The new Claude computer use model announced today shows us a hint of what an agent means. It is capable of some planning, it has the ability to use a computer by looking at a screen (through taking a screenshot) and interacting with it (by moving a virtual mouse and typing), It is a good preview of an important part of what agents can do. I had a chance to try it out a bit last week, and I wanted to give some quick impressions. I was given access to a model that was connected to a remote desktop with common open office applications, it could also install new applications itself.

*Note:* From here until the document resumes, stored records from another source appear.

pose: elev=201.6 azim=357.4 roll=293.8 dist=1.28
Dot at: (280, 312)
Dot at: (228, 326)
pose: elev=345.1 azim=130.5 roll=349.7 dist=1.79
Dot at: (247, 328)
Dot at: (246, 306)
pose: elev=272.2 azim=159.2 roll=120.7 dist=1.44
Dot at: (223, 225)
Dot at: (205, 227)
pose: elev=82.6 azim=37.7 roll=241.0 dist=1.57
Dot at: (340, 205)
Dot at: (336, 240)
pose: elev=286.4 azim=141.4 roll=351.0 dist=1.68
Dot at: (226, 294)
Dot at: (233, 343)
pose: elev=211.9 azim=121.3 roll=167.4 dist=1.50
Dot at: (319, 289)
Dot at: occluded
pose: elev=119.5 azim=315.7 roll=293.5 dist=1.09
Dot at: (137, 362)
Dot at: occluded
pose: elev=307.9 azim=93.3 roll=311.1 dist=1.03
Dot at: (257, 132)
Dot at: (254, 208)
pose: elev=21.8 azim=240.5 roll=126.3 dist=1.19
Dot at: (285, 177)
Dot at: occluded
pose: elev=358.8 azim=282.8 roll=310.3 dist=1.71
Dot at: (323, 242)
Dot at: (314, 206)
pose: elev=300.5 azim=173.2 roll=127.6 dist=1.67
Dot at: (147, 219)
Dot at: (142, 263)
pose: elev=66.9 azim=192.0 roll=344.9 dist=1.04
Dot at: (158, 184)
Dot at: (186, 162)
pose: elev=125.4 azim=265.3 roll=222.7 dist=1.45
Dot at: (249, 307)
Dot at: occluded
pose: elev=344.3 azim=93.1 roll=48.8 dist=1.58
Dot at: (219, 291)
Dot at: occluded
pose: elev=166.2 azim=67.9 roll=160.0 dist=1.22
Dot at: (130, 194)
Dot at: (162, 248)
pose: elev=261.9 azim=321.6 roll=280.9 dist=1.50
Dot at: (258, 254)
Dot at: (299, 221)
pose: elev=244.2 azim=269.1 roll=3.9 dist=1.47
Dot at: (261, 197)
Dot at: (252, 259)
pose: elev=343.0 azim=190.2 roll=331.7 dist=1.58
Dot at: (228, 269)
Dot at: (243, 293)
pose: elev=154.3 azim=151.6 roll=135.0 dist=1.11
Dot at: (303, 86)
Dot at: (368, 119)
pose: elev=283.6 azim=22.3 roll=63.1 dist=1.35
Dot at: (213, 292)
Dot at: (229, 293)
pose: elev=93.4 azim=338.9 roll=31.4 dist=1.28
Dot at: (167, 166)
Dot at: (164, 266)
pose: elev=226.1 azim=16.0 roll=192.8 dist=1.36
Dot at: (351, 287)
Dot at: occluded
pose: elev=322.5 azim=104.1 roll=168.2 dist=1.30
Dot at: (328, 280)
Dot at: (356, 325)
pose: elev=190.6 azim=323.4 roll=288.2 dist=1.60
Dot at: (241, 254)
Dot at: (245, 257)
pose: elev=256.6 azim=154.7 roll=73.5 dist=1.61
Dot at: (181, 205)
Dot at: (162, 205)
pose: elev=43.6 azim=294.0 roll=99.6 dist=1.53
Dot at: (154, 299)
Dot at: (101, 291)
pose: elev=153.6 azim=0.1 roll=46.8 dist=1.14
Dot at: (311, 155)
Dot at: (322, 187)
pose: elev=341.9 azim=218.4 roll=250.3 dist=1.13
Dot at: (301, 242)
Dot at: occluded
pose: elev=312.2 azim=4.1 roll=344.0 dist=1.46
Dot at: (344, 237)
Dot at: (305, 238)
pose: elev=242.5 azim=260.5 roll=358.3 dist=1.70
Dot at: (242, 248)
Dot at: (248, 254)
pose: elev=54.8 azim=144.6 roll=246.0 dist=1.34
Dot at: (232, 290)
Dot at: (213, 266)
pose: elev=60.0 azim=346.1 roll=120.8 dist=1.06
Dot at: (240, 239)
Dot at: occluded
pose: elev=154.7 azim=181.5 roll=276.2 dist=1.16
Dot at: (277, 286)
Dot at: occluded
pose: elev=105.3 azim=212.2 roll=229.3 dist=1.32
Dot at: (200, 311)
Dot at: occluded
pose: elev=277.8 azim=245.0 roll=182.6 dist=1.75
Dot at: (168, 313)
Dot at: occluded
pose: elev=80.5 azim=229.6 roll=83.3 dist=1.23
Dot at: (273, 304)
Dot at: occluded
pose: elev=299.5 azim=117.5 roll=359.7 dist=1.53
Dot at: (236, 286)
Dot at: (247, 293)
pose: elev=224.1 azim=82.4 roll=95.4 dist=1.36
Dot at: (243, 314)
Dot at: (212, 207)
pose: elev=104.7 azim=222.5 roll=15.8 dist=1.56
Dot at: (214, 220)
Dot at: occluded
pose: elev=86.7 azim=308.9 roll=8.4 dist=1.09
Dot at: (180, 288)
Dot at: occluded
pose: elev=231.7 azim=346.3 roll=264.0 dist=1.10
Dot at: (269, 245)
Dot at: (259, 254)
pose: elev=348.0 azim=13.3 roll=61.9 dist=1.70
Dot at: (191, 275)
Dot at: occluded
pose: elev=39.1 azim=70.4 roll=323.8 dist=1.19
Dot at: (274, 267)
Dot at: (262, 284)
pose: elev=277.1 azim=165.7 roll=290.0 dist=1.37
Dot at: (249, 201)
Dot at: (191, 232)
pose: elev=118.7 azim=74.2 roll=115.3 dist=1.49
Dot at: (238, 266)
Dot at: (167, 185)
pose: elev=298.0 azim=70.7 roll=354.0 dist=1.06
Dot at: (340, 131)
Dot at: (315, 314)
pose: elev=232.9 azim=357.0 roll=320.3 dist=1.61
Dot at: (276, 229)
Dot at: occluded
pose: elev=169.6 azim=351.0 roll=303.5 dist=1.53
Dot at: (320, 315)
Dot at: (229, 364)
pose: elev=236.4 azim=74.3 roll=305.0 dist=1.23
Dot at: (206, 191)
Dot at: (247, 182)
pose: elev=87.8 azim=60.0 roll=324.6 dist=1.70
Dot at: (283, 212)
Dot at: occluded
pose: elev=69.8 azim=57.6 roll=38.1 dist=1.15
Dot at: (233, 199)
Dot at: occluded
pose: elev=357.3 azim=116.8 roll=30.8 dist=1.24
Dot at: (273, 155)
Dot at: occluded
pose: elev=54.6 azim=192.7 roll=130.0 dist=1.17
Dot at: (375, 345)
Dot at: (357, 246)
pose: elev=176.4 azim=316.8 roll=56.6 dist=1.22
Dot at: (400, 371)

Normally, you interact with an AI through chat, and it is like having a conversation. With this agentic approach, it is about giving instructions, and letting the AI do the work. It comes back to you with questions, or drafts, or finished products while you do something else. It feels like delegating a task rather than managing one.
As one example, I asked the AI to put together a lesson plan on the Great Gatsby for high school students, breaking it into readable chunks and then creating assignments and connections tied to the Common Core learning standard. I also asked it to put this all into a single spreadsheet for me. With a chatbot, I would have needed to direct the AI through each step, using it as a co-intelligence to develop a plan together. This was different. Once given the instructions, the AI went through the steps itself: it downloaded the book, it looked up lesson plans on the web, it opened a spreadsheet application and filled out an initial lesson plan, then it looked up Common Core standards, added revisions to the spreadsheet, and so on for multiple steps. The results are not bad (I checked and did not see obvious errors, but there may be some - more on reliability later int he post). Most importantly, I was presented finished drafts to comment on, not a process to manage. I simply delegated a complex task and walked away from my computer, checking back later to see what it did (the system is quite slow).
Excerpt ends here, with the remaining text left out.